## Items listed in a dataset
.....
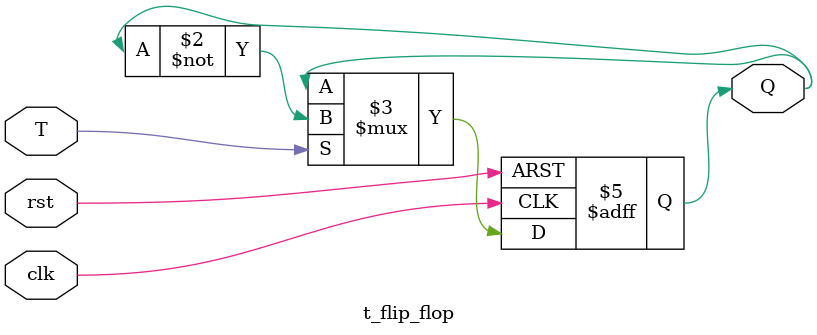
<source format=sv>
`timescale 1ns / 1ps


module t_flip_flop(
input logic T,
    input logic clk,
    input logic rst,  // Add reset signal
    output logic Q
    );
      always_ff @(posedge clk or posedge rst) begin
        if (rst)
            Q <= 0;  // Initialize Q to 0 on reset
        else if (T)
            Q <= ~Q;
    end
 
endmodule

</source>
.....
## PROBLEM DETAILS
Output the data verbatim, images excluded.

## RESULT OF THIS TASK
<source format=sv>
`timescale 1ns / 1ps


module t_flip_flop(
input logic T,
    input logic clk,
    input logic rst,  // Add reset signal
    output logic Q
    );
      always_ff @(posedge clk or posedge rst) begin
        if (rst)
            Q <= 0;  // Initialize Q to 0 on reset
        else if (T)
            Q <= ~Q;
    end
 
endmodule

</source>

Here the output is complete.